**Records provided**
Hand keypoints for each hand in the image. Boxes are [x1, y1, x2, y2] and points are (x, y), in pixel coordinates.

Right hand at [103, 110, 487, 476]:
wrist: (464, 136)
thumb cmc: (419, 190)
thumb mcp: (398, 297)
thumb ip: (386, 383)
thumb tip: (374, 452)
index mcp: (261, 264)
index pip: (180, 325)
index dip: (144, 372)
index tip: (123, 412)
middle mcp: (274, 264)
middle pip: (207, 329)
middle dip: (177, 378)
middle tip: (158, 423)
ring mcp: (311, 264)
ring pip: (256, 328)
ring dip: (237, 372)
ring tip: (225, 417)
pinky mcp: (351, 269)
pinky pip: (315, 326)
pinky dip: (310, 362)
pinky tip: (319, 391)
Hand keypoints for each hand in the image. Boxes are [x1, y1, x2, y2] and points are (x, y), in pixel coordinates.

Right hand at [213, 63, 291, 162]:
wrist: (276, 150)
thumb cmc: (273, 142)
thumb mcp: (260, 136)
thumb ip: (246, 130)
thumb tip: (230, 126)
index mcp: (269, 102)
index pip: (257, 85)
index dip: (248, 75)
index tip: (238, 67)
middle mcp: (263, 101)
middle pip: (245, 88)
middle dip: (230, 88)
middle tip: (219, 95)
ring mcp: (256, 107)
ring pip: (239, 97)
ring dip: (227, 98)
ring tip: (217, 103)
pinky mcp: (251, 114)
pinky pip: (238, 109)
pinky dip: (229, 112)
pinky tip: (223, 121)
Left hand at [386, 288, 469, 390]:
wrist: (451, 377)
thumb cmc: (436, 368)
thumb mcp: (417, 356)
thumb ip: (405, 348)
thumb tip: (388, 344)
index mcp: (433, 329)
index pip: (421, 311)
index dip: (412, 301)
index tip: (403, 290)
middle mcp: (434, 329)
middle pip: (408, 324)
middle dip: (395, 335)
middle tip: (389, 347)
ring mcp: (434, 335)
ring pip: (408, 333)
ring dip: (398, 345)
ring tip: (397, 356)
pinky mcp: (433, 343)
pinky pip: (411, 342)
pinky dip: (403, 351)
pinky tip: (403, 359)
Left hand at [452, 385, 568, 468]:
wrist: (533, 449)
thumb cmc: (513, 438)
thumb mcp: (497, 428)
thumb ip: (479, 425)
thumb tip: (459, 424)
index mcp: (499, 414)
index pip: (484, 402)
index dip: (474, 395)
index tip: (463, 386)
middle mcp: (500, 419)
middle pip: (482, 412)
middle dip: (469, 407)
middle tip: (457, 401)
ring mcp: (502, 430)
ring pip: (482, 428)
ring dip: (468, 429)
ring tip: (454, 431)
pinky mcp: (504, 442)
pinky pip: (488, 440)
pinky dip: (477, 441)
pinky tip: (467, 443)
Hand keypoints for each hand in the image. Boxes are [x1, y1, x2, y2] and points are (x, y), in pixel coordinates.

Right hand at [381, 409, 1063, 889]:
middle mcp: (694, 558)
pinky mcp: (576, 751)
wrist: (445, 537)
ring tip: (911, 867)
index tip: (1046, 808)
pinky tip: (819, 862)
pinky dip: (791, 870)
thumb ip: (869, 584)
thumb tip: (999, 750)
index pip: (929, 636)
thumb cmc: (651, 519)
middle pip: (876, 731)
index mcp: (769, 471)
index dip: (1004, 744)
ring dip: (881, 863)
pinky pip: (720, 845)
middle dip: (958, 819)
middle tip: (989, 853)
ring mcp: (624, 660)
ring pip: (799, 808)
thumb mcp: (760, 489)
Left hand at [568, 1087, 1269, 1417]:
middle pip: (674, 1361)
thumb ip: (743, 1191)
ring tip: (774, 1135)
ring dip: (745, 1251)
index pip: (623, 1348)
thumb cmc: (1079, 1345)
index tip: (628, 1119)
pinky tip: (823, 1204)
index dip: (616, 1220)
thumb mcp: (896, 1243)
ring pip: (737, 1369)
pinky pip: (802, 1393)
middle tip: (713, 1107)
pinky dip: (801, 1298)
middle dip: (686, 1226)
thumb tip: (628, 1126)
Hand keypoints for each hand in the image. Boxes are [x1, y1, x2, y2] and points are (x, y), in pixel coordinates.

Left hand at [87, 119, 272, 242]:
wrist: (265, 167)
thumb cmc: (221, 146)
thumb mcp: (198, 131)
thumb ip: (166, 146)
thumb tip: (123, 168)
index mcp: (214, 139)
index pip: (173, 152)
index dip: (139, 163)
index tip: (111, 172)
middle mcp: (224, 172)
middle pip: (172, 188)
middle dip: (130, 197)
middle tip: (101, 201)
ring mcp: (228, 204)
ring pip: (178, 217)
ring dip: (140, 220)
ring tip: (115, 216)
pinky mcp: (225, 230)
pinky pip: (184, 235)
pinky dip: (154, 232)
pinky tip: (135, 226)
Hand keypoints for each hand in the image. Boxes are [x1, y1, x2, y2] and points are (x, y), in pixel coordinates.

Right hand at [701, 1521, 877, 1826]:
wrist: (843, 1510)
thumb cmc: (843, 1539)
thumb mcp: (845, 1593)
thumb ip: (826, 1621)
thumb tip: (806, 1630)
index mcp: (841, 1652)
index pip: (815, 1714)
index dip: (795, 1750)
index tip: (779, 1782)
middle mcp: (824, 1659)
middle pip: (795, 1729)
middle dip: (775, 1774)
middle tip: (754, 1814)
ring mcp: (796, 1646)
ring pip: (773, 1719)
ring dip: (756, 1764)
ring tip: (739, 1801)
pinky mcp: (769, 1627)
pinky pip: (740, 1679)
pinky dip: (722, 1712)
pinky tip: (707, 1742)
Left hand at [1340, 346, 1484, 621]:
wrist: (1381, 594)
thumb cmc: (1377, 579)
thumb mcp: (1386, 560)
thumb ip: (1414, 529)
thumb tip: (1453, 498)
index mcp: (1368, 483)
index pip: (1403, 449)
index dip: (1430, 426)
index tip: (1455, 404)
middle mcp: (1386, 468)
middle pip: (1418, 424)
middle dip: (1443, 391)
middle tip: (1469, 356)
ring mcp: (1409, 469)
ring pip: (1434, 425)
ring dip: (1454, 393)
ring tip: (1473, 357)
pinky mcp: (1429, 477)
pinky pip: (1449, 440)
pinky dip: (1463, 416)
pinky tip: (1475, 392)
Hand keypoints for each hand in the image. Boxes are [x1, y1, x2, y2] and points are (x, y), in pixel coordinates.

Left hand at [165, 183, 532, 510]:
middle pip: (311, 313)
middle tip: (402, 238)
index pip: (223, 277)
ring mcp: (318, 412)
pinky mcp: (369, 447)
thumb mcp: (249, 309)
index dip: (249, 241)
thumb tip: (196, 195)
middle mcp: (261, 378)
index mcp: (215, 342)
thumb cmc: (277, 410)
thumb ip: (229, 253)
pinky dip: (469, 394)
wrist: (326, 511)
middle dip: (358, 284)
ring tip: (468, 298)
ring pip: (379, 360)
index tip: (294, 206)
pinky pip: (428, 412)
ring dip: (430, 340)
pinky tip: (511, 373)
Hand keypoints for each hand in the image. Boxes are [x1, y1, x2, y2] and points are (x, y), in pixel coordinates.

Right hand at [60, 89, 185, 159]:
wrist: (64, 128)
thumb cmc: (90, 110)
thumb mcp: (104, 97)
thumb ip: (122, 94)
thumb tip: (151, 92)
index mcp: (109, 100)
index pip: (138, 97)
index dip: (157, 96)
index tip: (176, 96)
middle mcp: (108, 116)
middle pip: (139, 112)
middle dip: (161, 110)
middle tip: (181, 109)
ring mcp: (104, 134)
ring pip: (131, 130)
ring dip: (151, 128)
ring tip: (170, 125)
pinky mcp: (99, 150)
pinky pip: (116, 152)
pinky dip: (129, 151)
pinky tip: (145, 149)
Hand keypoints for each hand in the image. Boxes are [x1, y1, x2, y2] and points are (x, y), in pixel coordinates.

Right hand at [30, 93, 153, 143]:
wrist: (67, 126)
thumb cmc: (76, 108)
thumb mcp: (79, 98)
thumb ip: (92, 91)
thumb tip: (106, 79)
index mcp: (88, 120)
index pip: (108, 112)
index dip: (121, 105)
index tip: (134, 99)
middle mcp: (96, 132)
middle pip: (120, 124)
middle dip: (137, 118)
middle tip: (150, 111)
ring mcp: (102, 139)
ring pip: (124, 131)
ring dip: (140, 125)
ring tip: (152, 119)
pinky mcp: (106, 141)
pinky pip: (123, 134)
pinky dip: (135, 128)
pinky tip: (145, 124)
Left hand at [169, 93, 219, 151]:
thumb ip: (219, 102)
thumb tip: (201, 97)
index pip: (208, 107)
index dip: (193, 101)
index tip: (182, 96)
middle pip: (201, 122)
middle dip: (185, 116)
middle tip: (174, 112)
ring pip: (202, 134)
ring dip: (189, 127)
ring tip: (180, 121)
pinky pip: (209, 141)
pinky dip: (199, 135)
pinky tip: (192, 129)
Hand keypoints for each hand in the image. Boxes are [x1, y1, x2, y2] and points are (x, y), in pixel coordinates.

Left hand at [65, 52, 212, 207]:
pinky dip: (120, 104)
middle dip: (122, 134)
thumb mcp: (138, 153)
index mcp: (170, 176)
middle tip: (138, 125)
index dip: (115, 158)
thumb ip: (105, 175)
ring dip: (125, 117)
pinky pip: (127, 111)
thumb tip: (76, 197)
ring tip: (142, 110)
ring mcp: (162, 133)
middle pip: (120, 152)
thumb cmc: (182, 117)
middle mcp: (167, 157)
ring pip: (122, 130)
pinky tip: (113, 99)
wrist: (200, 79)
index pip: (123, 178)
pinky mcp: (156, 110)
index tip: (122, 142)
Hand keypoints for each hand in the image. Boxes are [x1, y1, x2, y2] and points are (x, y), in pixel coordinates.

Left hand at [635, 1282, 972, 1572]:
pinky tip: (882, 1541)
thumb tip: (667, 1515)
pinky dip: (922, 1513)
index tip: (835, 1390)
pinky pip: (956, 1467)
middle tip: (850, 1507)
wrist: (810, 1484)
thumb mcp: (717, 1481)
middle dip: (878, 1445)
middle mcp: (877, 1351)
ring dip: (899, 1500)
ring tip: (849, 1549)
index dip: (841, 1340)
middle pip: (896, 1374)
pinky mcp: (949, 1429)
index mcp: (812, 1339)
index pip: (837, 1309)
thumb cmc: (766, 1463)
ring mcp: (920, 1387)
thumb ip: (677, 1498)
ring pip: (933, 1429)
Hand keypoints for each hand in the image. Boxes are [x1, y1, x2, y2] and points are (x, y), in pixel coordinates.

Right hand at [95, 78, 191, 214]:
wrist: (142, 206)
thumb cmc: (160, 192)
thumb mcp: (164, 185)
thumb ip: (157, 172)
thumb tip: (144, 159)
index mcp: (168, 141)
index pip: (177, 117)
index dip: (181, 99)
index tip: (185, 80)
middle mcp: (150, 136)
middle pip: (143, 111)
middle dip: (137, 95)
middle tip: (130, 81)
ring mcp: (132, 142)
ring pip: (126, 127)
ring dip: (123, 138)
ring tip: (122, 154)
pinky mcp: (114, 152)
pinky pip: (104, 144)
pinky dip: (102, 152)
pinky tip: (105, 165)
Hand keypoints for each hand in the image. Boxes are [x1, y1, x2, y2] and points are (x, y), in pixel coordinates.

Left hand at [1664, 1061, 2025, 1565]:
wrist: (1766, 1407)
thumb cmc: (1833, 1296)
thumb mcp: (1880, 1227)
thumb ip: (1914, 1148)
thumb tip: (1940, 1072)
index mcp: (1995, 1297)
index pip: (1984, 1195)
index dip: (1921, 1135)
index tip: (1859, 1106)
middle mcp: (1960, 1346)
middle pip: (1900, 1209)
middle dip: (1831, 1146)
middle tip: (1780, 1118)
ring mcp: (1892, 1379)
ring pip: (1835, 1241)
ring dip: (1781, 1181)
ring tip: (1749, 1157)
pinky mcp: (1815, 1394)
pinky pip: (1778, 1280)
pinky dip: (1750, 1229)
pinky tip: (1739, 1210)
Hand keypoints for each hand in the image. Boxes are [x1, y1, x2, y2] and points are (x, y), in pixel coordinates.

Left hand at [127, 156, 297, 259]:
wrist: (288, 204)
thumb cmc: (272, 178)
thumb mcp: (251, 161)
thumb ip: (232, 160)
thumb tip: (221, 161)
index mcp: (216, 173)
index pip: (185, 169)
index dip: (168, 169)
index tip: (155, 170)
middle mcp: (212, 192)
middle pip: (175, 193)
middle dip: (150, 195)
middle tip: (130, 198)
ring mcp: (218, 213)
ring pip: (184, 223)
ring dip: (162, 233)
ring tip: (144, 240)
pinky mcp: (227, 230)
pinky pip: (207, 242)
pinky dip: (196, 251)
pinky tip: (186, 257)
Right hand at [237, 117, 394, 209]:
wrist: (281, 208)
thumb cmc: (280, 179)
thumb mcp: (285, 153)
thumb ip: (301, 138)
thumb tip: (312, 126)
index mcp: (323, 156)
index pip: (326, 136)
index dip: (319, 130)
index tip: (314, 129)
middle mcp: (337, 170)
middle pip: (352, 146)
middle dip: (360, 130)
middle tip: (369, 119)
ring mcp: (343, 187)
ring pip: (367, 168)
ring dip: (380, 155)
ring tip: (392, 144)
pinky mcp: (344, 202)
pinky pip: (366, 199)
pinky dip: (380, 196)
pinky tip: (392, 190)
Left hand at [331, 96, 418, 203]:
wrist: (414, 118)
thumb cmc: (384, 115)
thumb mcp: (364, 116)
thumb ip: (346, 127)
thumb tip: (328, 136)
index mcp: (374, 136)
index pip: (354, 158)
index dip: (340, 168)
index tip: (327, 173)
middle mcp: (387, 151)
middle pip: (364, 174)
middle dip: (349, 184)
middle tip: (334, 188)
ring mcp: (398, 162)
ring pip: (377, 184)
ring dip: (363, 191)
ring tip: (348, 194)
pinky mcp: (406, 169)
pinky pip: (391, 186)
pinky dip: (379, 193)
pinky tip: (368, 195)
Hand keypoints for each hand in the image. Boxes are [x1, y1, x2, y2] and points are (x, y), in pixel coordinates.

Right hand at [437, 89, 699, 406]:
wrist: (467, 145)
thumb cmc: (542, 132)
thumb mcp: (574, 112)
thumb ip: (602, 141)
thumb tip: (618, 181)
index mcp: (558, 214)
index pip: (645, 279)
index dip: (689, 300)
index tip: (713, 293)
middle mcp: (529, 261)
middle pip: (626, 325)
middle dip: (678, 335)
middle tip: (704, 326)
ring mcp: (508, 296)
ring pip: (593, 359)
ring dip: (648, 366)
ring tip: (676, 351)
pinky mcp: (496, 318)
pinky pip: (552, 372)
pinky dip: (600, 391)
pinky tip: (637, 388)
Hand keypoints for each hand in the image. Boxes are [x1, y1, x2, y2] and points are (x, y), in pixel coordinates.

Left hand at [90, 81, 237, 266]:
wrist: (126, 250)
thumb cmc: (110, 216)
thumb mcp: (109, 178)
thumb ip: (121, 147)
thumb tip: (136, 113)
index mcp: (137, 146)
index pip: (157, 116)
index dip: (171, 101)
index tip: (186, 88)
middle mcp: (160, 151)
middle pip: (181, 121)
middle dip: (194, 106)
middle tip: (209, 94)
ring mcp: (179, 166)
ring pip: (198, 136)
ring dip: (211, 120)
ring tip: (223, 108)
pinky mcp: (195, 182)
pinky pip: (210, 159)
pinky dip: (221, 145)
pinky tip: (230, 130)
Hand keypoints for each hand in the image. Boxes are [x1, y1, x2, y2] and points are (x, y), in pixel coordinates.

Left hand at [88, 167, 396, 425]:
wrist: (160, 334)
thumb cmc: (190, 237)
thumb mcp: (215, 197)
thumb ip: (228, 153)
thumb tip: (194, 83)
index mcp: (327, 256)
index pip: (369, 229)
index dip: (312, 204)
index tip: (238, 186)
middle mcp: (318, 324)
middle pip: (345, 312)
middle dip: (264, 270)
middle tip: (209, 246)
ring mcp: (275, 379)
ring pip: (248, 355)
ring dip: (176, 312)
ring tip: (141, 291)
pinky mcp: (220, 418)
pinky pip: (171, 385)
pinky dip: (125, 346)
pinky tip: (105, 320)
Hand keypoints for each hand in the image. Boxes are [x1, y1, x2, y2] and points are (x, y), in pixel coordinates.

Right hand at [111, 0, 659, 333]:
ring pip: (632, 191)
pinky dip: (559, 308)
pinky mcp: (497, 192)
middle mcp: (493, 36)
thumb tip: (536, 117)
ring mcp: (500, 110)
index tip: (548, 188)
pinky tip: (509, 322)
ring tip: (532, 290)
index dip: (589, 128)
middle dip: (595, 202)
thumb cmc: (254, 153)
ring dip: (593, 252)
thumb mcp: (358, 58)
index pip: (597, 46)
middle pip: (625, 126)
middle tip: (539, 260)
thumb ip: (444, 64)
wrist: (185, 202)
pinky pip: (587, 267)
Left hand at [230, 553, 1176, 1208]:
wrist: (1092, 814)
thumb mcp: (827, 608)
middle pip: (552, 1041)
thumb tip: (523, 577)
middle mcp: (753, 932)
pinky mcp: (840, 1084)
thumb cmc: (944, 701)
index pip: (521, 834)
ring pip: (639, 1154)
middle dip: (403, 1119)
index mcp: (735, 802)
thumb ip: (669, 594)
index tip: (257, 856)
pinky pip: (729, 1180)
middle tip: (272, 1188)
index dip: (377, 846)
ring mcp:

**Work task**
Lines that include the word "Right" — how many are there in the data? Answer with the number alone.

**Answer box**
10